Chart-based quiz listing
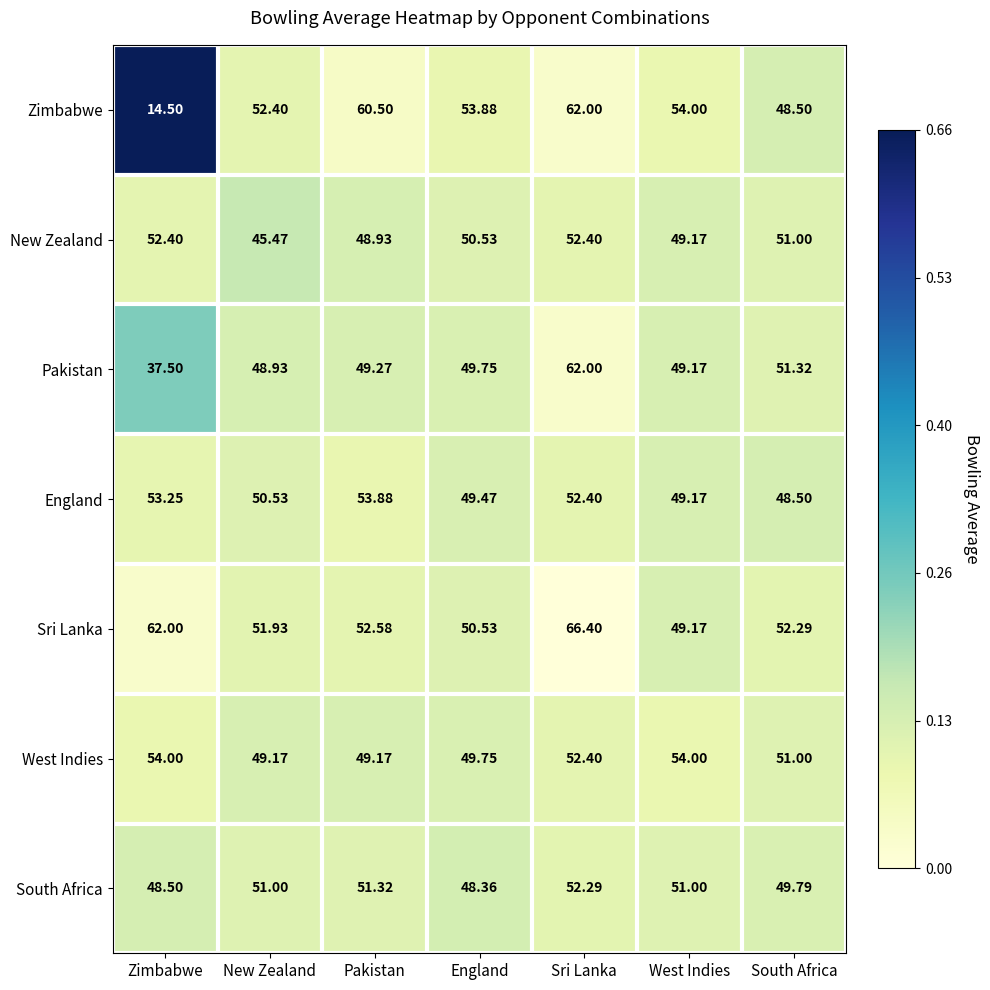

Is the value of Pakistan at Pakistan greater than the value of Zimbabwe at Sri Lanka?

No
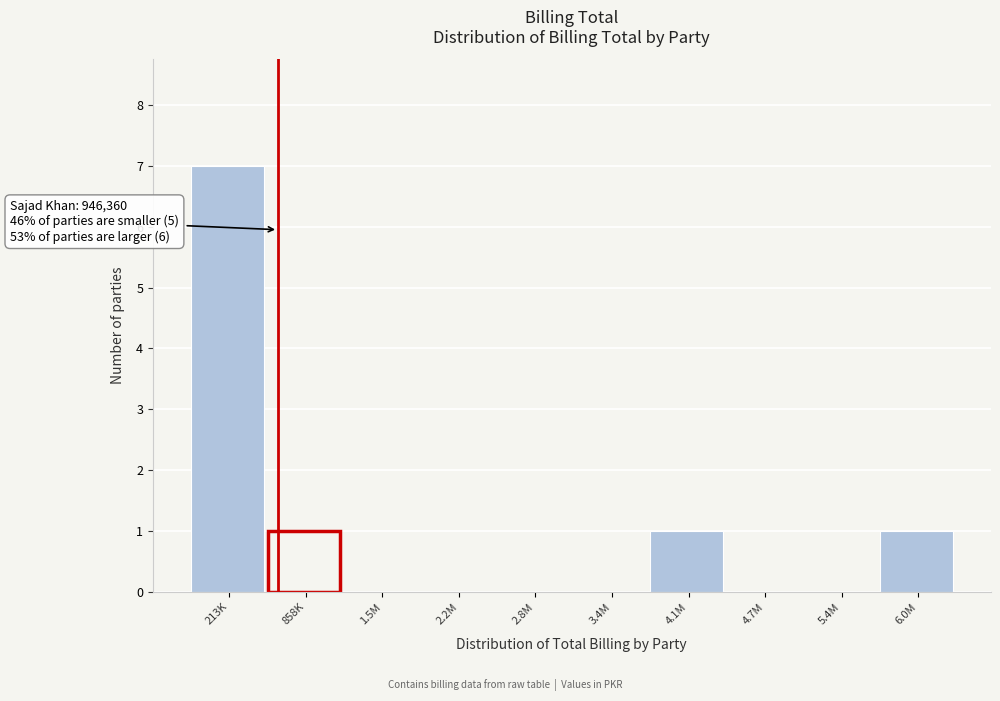

Reading right to left, transcribe all the data shown in this chart.

6.0M=1	5.4M=0	4.7M=0	4.1M=1	3.4M=0	2.8M=0	2.2M=0	1.5M=0	858K=1	213K=7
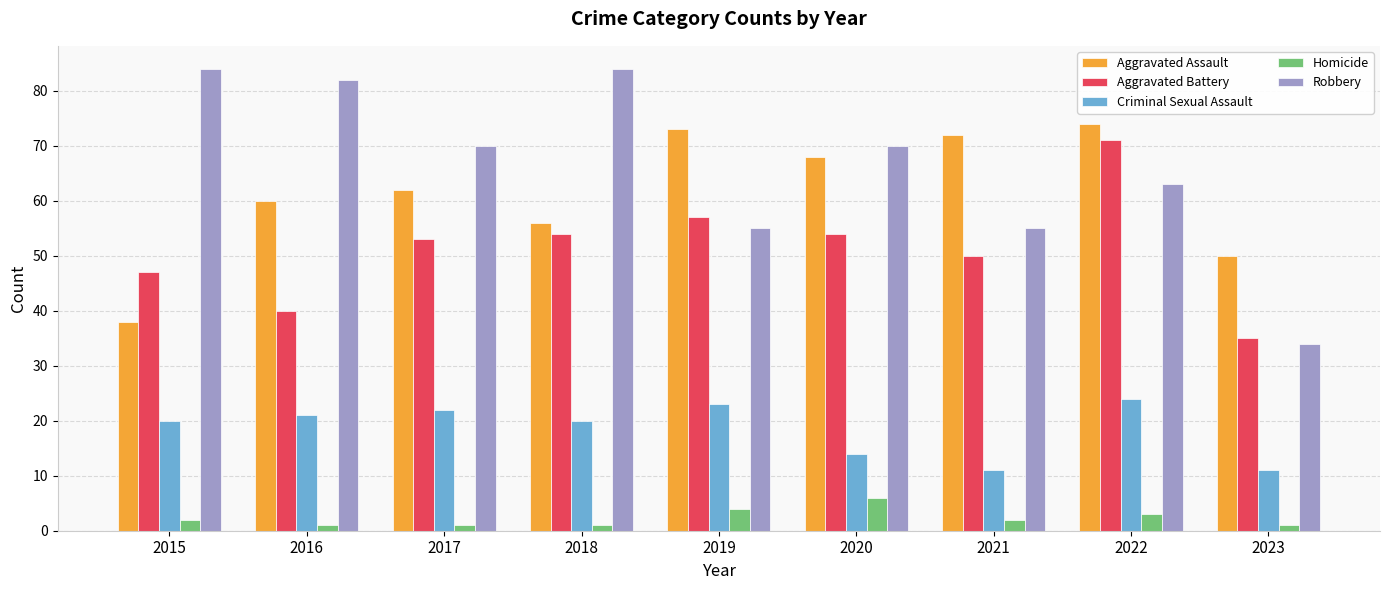

Reading left to right, list all the values displayed in this chart.

Aggravated Assault: 38	60	62	56	73	68	72	74	50
Aggravated Battery: 47	40	53	54	57	54	50	71	35
Criminal Sexual Assault: 20	21	22	20	23	14	11	24	11
Homicide: 2	1	1	1	4	6	2	3	1
Robbery: 84	82	70	84	55	70	55	63	34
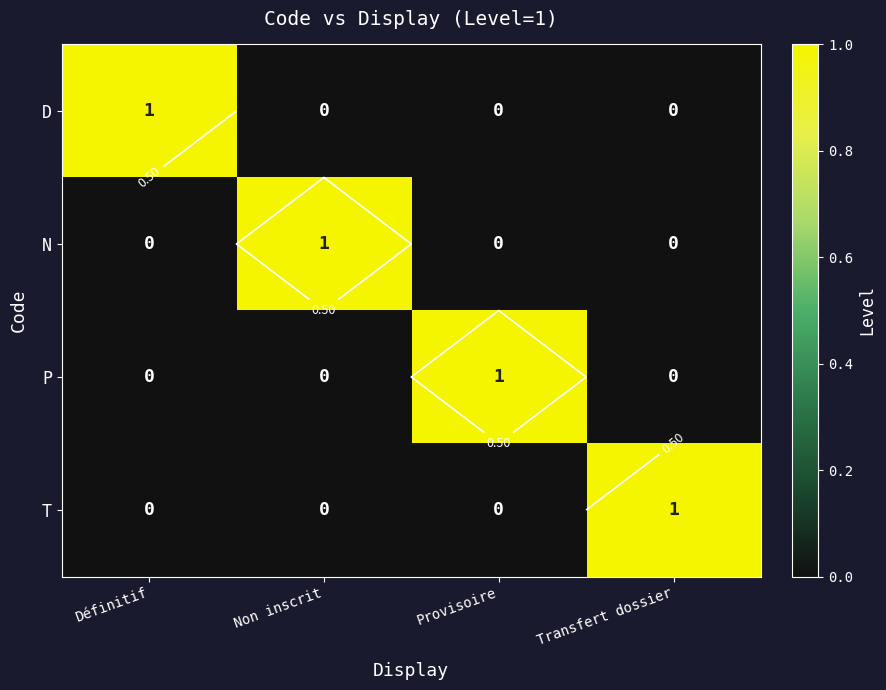

Which category has the highest value in the P series?

Provisoire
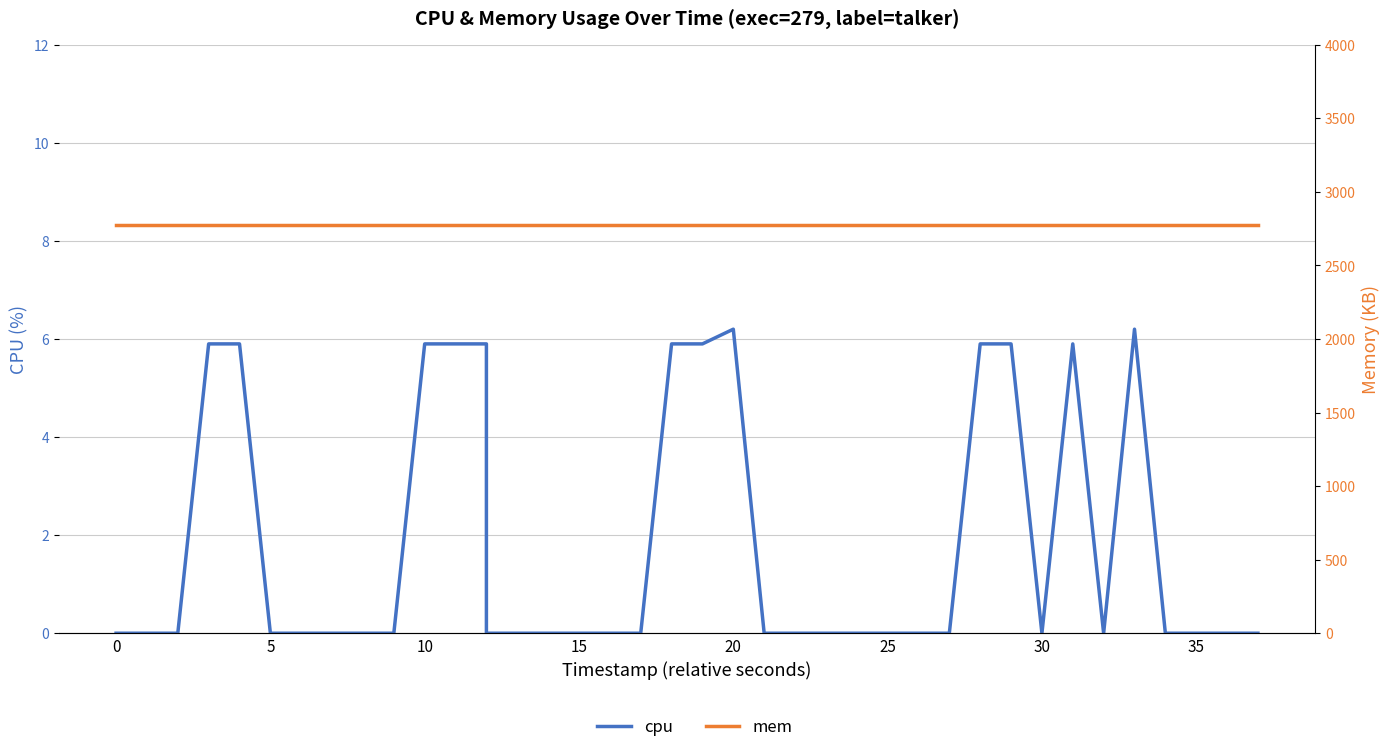

What is the approximate value of mem at 25?

2772.0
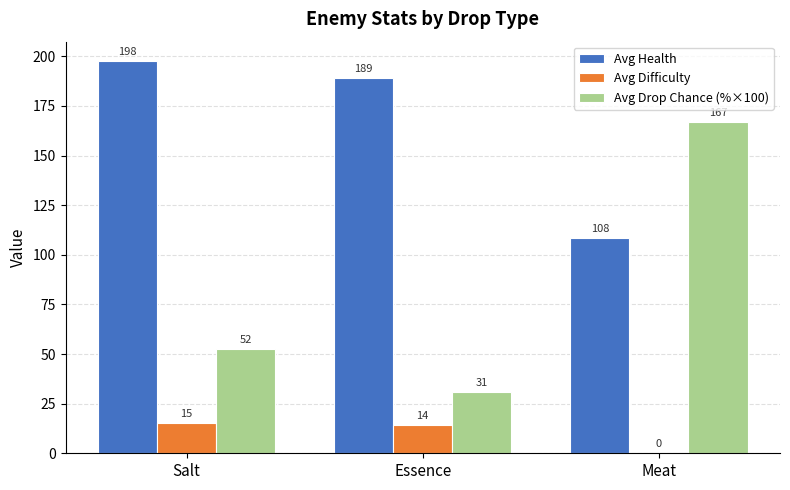

At which label does Avg Difficulty first exceed 14?

Salt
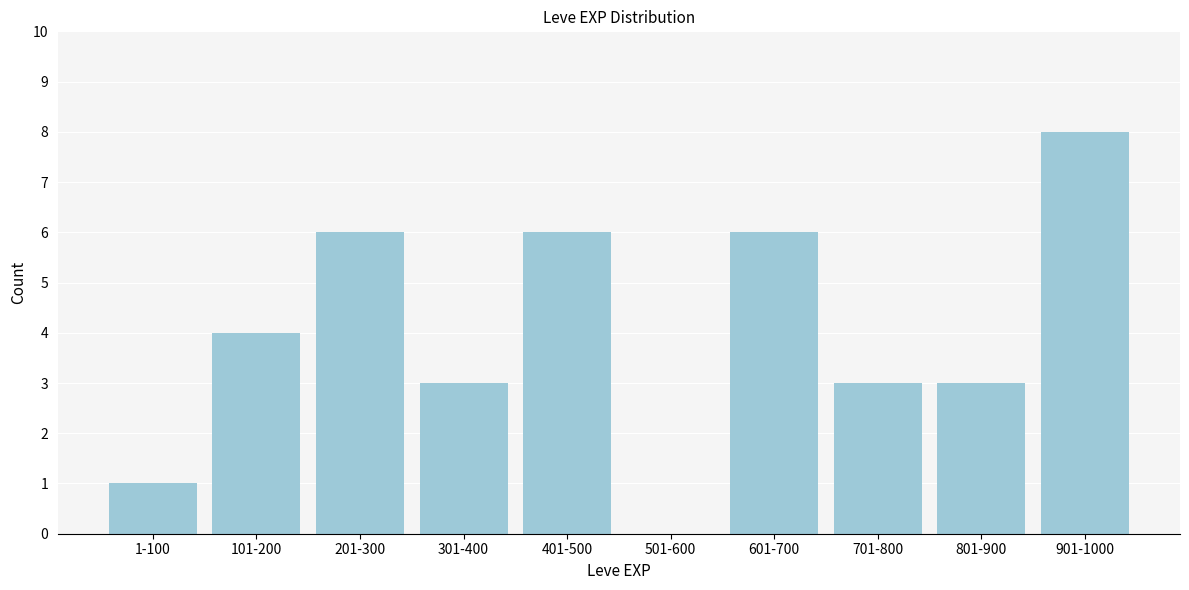

Reading left to right, transcribe all the data shown in this chart.

1-100=1	101-200=4	201-300=6	301-400=3	401-500=6	501-600=0	601-700=6	701-800=3	801-900=3	901-1000=8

- WRITTEN TASK -
Turn the listing above into a numbered list with one line per entry, skipping blank lines and leaving out the pictures.

- OUTPUT FOR THIS TASK -
1. Is the value of Pakistan at Pakistan greater than the value of Zimbabwe at Sri Lanka?
2. No
3. Reading right to left, transcribe all the data shown in this chart.
4. 6.0M=1	5.4M=0	4.7M=0	4.1M=1	3.4M=0	2.8M=0	2.2M=0	1.5M=0	858K=1	213K=7
5. Reading left to right, list all the values displayed in this chart.
6. Aggravated Assault: 38	60	62	56	73	68	72	74	50
7. Aggravated Battery: 47	40	53	54	57	54	50	71	35
8. Criminal Sexual Assault: 20	21	22	20	23	14	11	24	11
9. Homicide: 2	1	1	1	4	6	2	3	1
10. Robbery: 84	82	70	84	55	70	55	63	34
11. Which category has the highest value in the P series?
12. Provisoire
13. What is the approximate value of mem at 25?
14. 2772.0
15. At which label does Avg Difficulty first exceed 14?
16. Salt
17. Reading left to right, transcribe all the data shown in this chart.
18. 1-100=1	101-200=4	201-300=6	301-400=3	401-500=6	501-600=0	601-700=6	701-800=3	801-900=3	901-1000=8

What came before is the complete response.